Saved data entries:
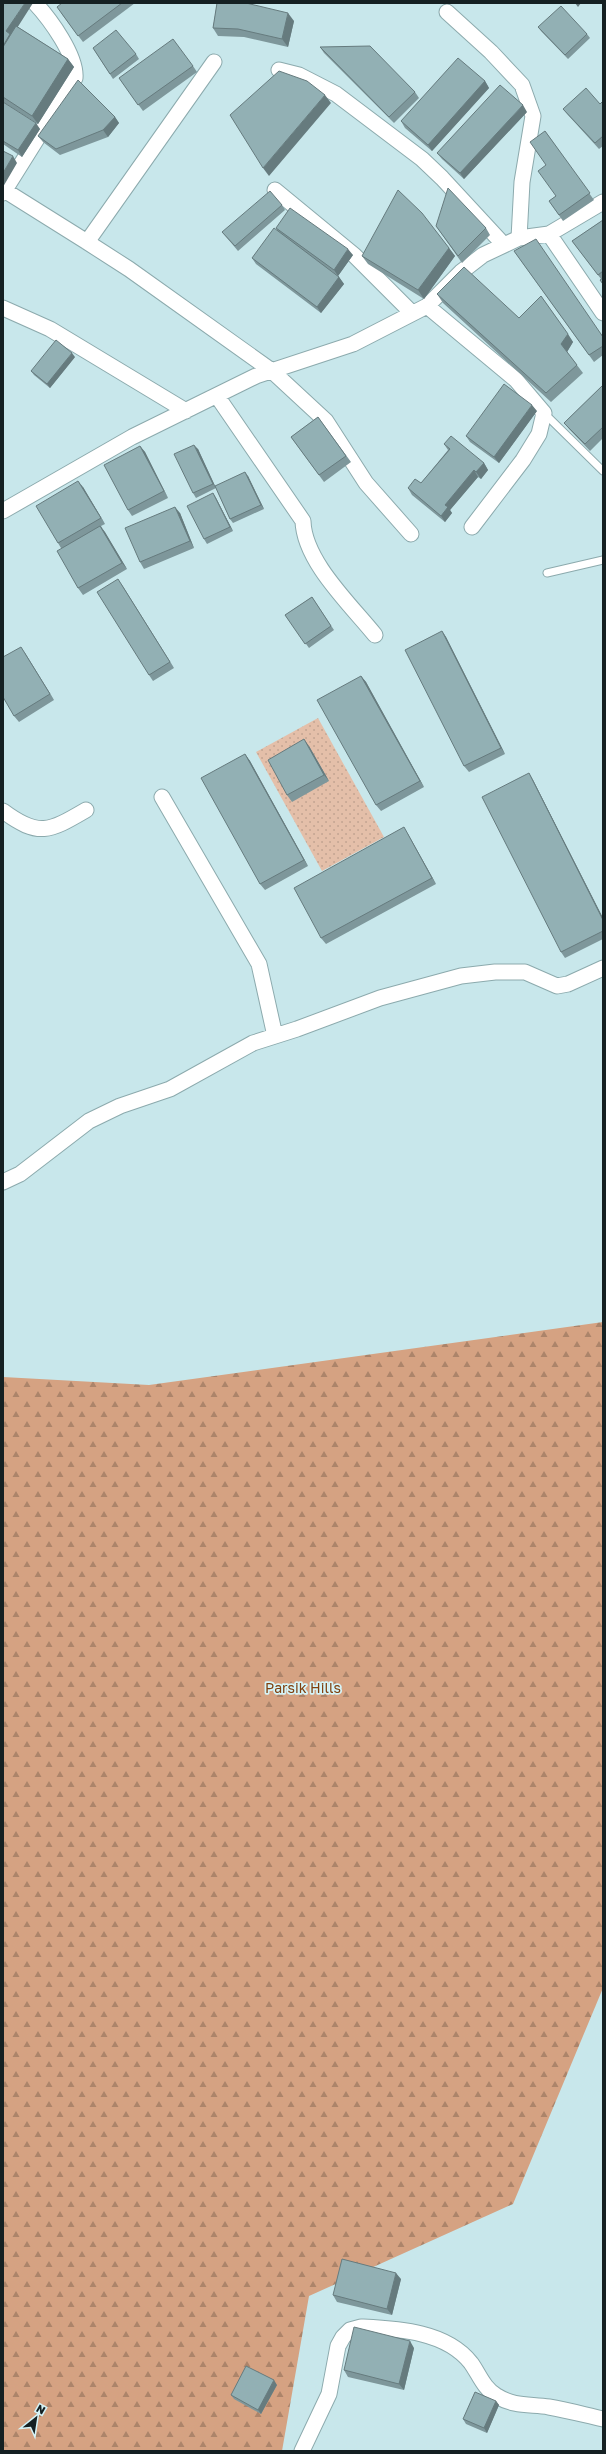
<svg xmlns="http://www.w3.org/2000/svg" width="606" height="2454" font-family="'Golos Text',sans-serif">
  <defs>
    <pattern id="forest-firs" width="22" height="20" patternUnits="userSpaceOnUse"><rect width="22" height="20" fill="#d5a282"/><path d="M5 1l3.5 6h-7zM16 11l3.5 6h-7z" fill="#ac846a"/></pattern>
    <pattern id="park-dots" width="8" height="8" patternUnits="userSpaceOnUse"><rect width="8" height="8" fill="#e4bfa9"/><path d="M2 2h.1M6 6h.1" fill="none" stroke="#c3a491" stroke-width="1.8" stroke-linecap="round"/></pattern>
  </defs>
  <rect width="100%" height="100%" fill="#c8e7eb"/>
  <path fill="url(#forest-firs)" d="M603,1322V1988L513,2204L309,2296L282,2451H3V1377L149,1385Z"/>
  <path fill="url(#park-dots)" d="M318,718L384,837L322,871L256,752Z"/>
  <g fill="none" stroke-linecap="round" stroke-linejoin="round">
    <g stroke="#8caaad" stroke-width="9">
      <path id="service" d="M544,413L603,471
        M547,573L603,560"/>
    </g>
    <g stroke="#8caaad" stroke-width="17">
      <path id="minor" d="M447,12L491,52L522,85L533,116L522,182L519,238
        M214,62L87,242L129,269L272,371L326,421L366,483L411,534
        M279,70L299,75L336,94L422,159L442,178L504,245
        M4,190L87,242
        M275,190L354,255L412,313
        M3,193L75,78C77,56 50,19 35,3
        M549,234L603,313
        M427,306L516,380L544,413L539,434L523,460L472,527
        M3,308L50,329L186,411
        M217,396L303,521C304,561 350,604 375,635
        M3,511L132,437L256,376L353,344L427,306L461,272L483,255L519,238L549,234L603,202
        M162,797L259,964L275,1036
        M3,811C39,838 50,831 86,810
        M3,1182L20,1174L89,1121L120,1106L170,1089L253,1043L297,1029L380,998L461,976L495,972H525L557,986L568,984L603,968
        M302,2451L329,2394L338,2346L343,2337L350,2330L361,2327C398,2329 446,2331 471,2363C479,2374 484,2389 497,2396C514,2407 531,2404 549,2407C567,2410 585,2415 603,2419"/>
    </g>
    <use href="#service" stroke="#fff" stroke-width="7"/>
    <use href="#minor" stroke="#fff" stroke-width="15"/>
  </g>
  <path fill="#7e979b" d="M3,3L18,27L68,59L74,67L38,124L3,102Z
    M58,3H135L83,42L61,13L60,4Z
    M217,3H252L251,4L294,21L288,47L244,37L218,36L213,28Z
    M538,27L587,34L590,38L568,59L541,31Z
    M320,47L415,92L419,98L394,123L324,53Z
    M93,48L136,54L139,59L113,79Z
    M193,66L197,72L143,111L119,78Z
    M485,81L489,88L432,151L405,128L401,121Z
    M603,101V146L599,149L568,115L563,109L600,104Z
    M3,102L40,129L22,157L3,144Z
    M527,112L464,179L442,159L437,153Z
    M115,117L119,123L108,137L60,155L43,142L38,136Z
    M545,131L594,200L563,221L549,201L556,196L546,166Z
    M282,205L285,210L238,251L222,232Z
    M603,220V285L600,280L601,279L572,241Z
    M436,226L486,228L490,235L462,263Z
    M276,228L353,255L338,276L324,265L339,277L344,284L321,313L256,264L252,258L277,230Z
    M449,248L455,256L424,299L368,264L362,256Z
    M514,251L603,336V355L594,362Z
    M437,294L519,318L541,296L573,342L567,352L583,373L551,402L443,303Z
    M75,357L50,388L34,375L31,371Z
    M603,385V438L590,451L569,429L564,423Z
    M537,411L499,463L470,442L466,436Z
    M318,417L351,462L324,482L291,437Z
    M444,444L484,463L488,470L481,479L478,477L450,510L452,513L445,522L412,495L408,488L421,483L448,450Z
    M140,446L145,452L168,498L132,516L128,510Z
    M198,449L215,486L248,476L264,509L233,523L230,519L216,488L196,498L193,493Z
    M83,487L105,524L101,526L127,569L83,595L78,588L61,548L58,543Z
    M213,493L216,498L233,531L207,544L204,539Z
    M180,513L194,548L144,569L140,562Z
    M122,585L174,668L153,681L149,675Z
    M312,597L334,630L309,648L285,615Z
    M442,631L446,637L505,754L469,772L464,766Z
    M25,653L54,700L19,722L14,716Z
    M361,676L366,682L424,787L381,811L376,805Z
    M309,746L329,781L292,802L287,795Z
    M245,754L250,761L308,866L265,890L260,884Z
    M529,773L533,780L603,918V939L565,958L561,952Z
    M408,834L436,884L326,944L321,938Z
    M401,2279L392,2315L337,2302L333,2295Z
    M414,2348L404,2390L348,2377L344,2370Z
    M277,2385L261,2414L234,2399L231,2395Z
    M496,2401L499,2405L487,2433L466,2424L463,2419Z"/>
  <path fill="#667b7e" d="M25,3H33L12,36L3,60L6,31Z
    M575,3H581L578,7Z
    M288,13L294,21L288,47L282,39Z
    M68,59L74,67L38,124L32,116Z
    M485,81L489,88L432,151L428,145Z
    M325,95L331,103L269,176L263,168Z
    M523,105L527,112L464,179L460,173Z
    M115,117L119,123L108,137L103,130Z
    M36,123L40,129L22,157L18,150Z
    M13,156L17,163L3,187V173Z
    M449,248L455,256L424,299L418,290Z
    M348,249L353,255L338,276L334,270Z
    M339,277L344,284L321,313L317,307Z
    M568,334L573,342L567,352L561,344Z
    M72,353L75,357L50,388L47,384Z
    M532,405L537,411L499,463L494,457Z
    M194,445L198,449L216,488L213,484Z
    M140,446L145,452L168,498L164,491Z
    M484,463L488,470L481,479L476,472Z
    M474,470L478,477L450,510L452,513L445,522L441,516L445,505Z
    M245,472L248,476L264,509L261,505Z
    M78,481L83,487L105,524L101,518Z
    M213,493L216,498L233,531L230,527Z
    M175,507L180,513L194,548L190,541Z
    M100,526L105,532L127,569L122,563Z
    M118,579L122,585L174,668L170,662Z
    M442,631L446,637L505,754L501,748Z
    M21,647L25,653L54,700L50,694Z
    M361,676L366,682L424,787L420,781Z
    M304,739L309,746L329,781L324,775Z
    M245,754L250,761L308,866L304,860Z
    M529,773L533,780L603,918V920Z
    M404,827L408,834L436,884L432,878Z
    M396,2273L401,2279L392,2315L387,2309Z
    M410,2341L414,2348L404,2390L399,2384Z
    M274,2380L277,2385L261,2414L258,2410Z
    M496,2401L499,2405L487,2433L484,2428Z"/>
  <path fill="#92b0b4" stroke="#667b7e" d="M3,3H25L6,31L10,34L3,46Z
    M62,3H122L78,36L57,7Z
    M217,3H246L288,13L282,39L238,29L213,28Z
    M561,6L587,34L565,55L538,27Z
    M16,26L68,59L32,116L3,97V47Z
    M116,30L136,54L110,74L93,48Z
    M173,39L193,66L138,105L119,78Z
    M370,46L415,92L389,117L320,47Z
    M458,58L485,81L428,145L401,121Z
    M279,71L307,81L325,95L263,168L230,115Z
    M78,80L115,117L103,130L56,149L38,136Z
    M500,85L523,105L460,173L437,153Z
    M586,88L600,104L603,101V136L595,143L563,109Z
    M3,102L36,123L18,150L3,141Z
    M545,131L590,193L559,215L549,201L556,196L538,171L546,165L530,142Z
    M3,151L13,156L3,173Z
    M448,188L486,228L458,256L436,226Z
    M398,190L422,213L449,248L418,290L362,256Z
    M270,191L282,205L235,246L222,232Z
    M290,208L348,249L334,270L276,228Z
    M603,220V271L598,275L572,241Z
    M274,228L339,277L317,307L252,258Z
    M536,239L603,337V346L589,355L514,251Z
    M464,267L519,318L541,296L568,334L561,344L577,365L546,393L437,294Z
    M603,278V284L600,280Z
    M56,340L72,353L47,384L31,371Z
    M504,384L532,405L494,457L466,436Z
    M603,385V427L585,444L564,423Z
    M318,417L346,456L319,475L291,437Z
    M451,436L484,463L476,472L474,470L445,505L448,507L441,516L408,488L415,479L421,483L450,449L444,444Z
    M194,445L213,484L193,493L174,454Z
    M140,446L164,491L128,510L104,465Z
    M245,472L261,505L230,519L215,486Z
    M78,481L101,518L58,543L36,506Z
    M213,493L230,527L204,539L187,506Z
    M175,507L190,541L140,562L125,528Z
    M100,526L122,563L78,588L57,551Z
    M118,579L170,662L149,675L97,592Z
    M312,597L331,626L305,644L285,615Z
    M442,631L501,748L464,766L405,650Z
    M21,647L50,694L14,716L3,697V657Z
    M361,676L420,781L376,805L317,700Z
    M304,739L324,775L287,795L268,760Z
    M245,754L304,860L260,884L201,778Z
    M529,773L603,920V931L561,952L482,797Z
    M404,827L432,878L321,938L294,888Z
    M342,2259L396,2273L387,2309L333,2295Z
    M354,2327L410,2341L399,2384L344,2370Z
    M246,2366L274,2380L258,2410L231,2395Z
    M475,2392L496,2401L484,2428L463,2419Z"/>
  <g text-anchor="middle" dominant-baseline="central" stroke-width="3.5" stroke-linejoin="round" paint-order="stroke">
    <g font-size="14" fill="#7f400e" stroke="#d5f4f8">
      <text x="303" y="1687">Parsik Hills</text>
    </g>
  </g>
  <rect width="606" height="2454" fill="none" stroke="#152022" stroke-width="8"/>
  <g transform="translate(36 2418) rotate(30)" stroke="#d5f4f8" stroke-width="3" paint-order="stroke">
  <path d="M0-3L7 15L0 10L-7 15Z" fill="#152022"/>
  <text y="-6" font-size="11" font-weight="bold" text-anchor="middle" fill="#152022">N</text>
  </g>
</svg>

[Directions for this task] Copy out each line in the preceding records that contains "middle".

[Expected output]
  <g text-anchor="middle" dominant-baseline="central" stroke-width="3.5" stroke-linejoin="round" paint-order="stroke">
  <text y="-6" font-size="11" font-weight="bold" text-anchor="middle" fill="#152022">N</text>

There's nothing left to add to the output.